▶ [Exercise text]:
Rosses CS host innovative teen pregnancy project

Rosses CS host innovative teen pregnancy project

Rosses CS host innovative teen pregnancy project

eamonn Mcfadden

A special study of the affects of teenage pregnancy on both boys and girls is the focus of a unique new project by the pupils of Rosses Community School in Dungloe.

They are currently two groups taking part in the project - one specialising in teenage pregnancy in girls and one in teenage fathers.

It is being led by art teacher Eilse O' Hart through her "Young Social Innovators class".

Eilse explains the Young Social Innovators (YSI) mission is to raise awareness among young people all by recognising a social issue that they feel strongly about and then come up with an innovative action to change it for the good.

"There are 26 students in the class and we decided to split the class into two groups and produce two projects. They both felt that teenage pregnancy is a huge problem in our area and wanted to do something about it. We have a ‘girls' group that are looking at the project from the girls point of view and a ‘boys' group who are looking at it from their point of view," she says

Elaine Mc Callig and Cathy Melly from the ‘boys' group say they are aiming to challenging the negative stereotype concerning teenage fathers.

There project is called "I have rights. LOL joke I'm a teen dad".

▶ [Dataset]:

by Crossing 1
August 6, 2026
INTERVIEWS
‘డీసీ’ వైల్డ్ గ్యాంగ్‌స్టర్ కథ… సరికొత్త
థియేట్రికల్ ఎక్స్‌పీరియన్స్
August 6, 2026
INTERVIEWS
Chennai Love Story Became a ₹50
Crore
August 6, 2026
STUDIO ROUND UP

▶ [Problems to solve]:
1 – In the article on the Rosses Community School teen pregnancy project, how many students are in the class?
2 – Print the stretch from "A special study" through "School in Dungloe." in the article on the Rosses Community School teen pregnancy project.
3 – Write what comes next in the article on the Rosses Community School teen pregnancy project, picking up after its final sentence.

▶ [Per-task outputs]:
1 – 26 students

2 –
A special study of the affects of teenage pregnancy on both boys and girls is the focus of a unique new project by the pupils of Rosses Community School in Dungloe.

3 –
They explain: "We have already organised two very successful surveys, one for females and one for males, that many pupils took part in. We have received some very interesting results."

They say it showed there was a highly negative stereotype concerning teenage fathers but the survey shows that most boys would not run away from these responsibilities and that they would want a part in their child's life in the event of a pregnancy.

The girls project, headed by Orlaith Mc Dowell and Danielle Gallagher, is titled "Ready or not, here I come" and places emphasis on the reality of a teenager facing a pregnancy.

They explain: "As part of our project and to highlight the issue we are running a nine week programme within the school. Each of the nine weeks represents a month in pregnancy. Each week we research the progress of the pregnancy over that month and display all the information in the electronic notice board in our main assembly area for all the students to see. We think that young people are sexually active too young and don't think about what happens if you do become pregnant. They never think that far ahead so the information we give is always about the stuff that you don't hear about. The morning sickness, discharges, the growth of the baby, the changes in the woman's body, the emotional side effects and the financial cost."

With the emphasis on the reality of pregnancy and child birth the group have come up with a novel way of putting the their theory into practice.

"At the end of the nine week programme all the students will have made ‘Flour sack babies', These will be made from bags of flour and made to resemble the weight of a newborn baby. We will all have to carry them around for a week to see just how hard it is to look after something 24/7 - even if it is only a bag of flour," the girls explain.

To help with the cost of running their innovative project the groups have been involved in fund-raising local and have hosted a no-uniform day and are also selling silicon wristband where the proceeds will go to a cancer research charity.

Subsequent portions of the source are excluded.